My point is still to focus on the idea of truth and if faith is a good way to know what is true. Less the difference between a goose and an elk hunter and more an elk hunter sitting on a different knob and looking at the same idea with a new perspective.
Your answer, the one I asked you to review from a different perspective, is kind of nonsense from the perspective of an outsider such as myself.
It can only work if you are already a believer.
OK, I have a little more time now to answer the question posed by you, so I will take a stab and see if I can't answer some stuff for you.
Take away faith and use only truth. There are really only two truths we can go by in any discussion about God. Here they are: you are on the earth, and you are not God. As an atheist I think you can agree to those two truths.
Lets break those apart. You are here (on Earth). How did you get here. Simple truth is from your parents. But that can continue all the way back to the beginning of things, ultimately back to the "big bang theory"...all things had a beginning, and the theory is all matter in the universe started a singularity that snapped and is constantly expanding and that is how we are all here. Now to get here, there had to be multiple versions of life forms, RNA turned into DNA and all kinds of very complex mutations with complex proteins all driven by DNA changes (think changes that beget changes). The biochemistry and biological changes that had to happen to get you where you are today are so vastly complex and ,despite the best of science and our understanding, we still have no real idea how it all happened from beginning of life to the end organs and differentiation we have today.
OK second, you are not God. I think that is a pretty self explanatory truth. If any of us were God, I think it would also be self explanatory as well. I think it is safe to say none of us have seen God in the flesh.
So where does that get us? You are here, and you are not God. Back to the beginning.
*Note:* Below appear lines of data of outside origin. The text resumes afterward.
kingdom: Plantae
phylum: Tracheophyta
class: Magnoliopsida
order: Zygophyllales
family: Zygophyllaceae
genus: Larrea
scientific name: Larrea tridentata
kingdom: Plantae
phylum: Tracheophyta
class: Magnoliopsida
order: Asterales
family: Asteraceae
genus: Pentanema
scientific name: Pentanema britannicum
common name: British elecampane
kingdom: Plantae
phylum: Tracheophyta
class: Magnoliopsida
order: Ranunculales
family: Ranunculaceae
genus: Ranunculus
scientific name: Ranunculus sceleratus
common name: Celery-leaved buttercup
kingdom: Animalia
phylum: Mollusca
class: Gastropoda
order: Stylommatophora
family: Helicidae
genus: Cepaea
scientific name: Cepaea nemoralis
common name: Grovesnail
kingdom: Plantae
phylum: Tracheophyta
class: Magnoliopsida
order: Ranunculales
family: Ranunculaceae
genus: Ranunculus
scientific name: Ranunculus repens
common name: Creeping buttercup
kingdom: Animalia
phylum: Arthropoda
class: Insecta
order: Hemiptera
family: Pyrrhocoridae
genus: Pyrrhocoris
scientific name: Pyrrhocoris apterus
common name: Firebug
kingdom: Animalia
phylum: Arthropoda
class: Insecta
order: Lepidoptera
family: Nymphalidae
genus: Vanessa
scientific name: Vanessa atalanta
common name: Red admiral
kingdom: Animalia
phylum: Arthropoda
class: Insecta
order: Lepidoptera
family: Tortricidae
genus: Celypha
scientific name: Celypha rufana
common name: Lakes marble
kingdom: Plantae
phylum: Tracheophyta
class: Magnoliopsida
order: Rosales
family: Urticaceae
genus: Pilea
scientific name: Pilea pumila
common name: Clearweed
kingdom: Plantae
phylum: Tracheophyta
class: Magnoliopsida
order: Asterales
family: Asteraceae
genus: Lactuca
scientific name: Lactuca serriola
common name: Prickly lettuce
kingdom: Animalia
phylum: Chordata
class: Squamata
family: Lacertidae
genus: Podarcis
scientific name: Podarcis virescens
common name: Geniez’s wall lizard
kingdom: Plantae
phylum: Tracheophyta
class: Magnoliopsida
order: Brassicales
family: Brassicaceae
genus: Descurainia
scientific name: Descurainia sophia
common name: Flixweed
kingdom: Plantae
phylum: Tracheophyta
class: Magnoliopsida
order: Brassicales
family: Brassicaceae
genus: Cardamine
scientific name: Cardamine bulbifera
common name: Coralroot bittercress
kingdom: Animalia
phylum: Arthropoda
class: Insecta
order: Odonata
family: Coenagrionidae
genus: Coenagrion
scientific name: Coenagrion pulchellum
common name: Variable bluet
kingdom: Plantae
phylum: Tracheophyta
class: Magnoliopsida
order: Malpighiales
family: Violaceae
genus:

In the end, we all have a belief system. You, a self described atheist have a belief system that says at some moment all the matter of the universe was "somewhere" and it magically exploded and that is why we are here today. If you have a different theory on this, please let me know, I am making an assumption on the theory of why you are here. based upon many conversations with atheists and scientists about this very topic. The leaps of belief (we can call it "faith" if you want or keep it at belief, but the semantics are exactly the same) you take to get where you are today are enormous. What collected all the matter of the universe all in the same space? What caused the snap and sudden expansion? How did the primordial soup create life? How did life go from unicellular to multicellular to differentiated organs, etc, etc, etc, etc.....the list of stretches beyond our current understanding are very large and despite knowing exactly how life exists, we still can not create life in a perfect modelled system with all the parts. There are so many aspects of your life that require so many leaps of faith, just to explain how you got here today, that to say "lets stick to truth" is an impossibility.
But on the other side, we have a historical record of a man, Jesus of nazareth, who claimed to be the Son of God incarnate. The prophets from thousands of years before Him gave writings (the old testament) which not only predicted His coming, how He would be born, but also how He would serve, how He would die, and then we have historical record of His resurrection and the first hand accounts of His living on earth after He was resurrected and seeing Him ascend to heaven. This is not faith, in as much as any historical record is a faith driven belief, this is historical record, well preserved and well documented over the two millennia since His death.
As part of that structure, the writings that were passed down in the Old Testament give a record of how the Earth was formed, who did the work, and more importantly the WHY. The whole Bible is about the why, with a little how, but mostly the why. Yes this structure requires some leaps of faith, the biggest one being that there is a God who cares about us individually and desires what's best for each of us. But the leaps of faith all tie into a singular WHY that is coherent, and all leads to the finality of Jesus and His purpose and mission on earth...to bring salvation of a fallen world and its people back to a loving all powerful God.
I won't get into the other religions of the world as they are not pertinent to the struggle between truth and faith. But the reality of it remains, in order to believe in the two truths each of us possess, there are stretches of faith in all directions. If we want to be really truthful, the stretches of faith are A LOT longer in your direction than in mine, but you can not realistically say that you don't hold on to some sort of faith structure even if you call it "science". I put science in parentheses there simply because the origination of the universe stuff is not real science, it is all theory with no real way to test, and most of it is the "best educated guess, since we are here, we got here somehow". I believe science can be done really well, but it can also be abused and cause a lot of doubt for people who struggle with truth. I am a physician, as such I have a science education and understand the scientific process a lot more than most. I also feel science will eventually be able to create life in a lab one day, but that will not exclude the possibility of God, since God gave the blueprint on how to create life. Kind of like the joke where scientists finally create life out of dirt, and God comes back saying, "make your own dirt and then come talk". Science and Chrisitanity do not have to be mutually exclusive. They actually fit together quite nicely and science gives the HOW and Christianity gives us the WHY behind the HOW.
I am sure there are parts of this that are not well written, so please feel free to ask questions or drive nails into my post. I am very willing to discuss.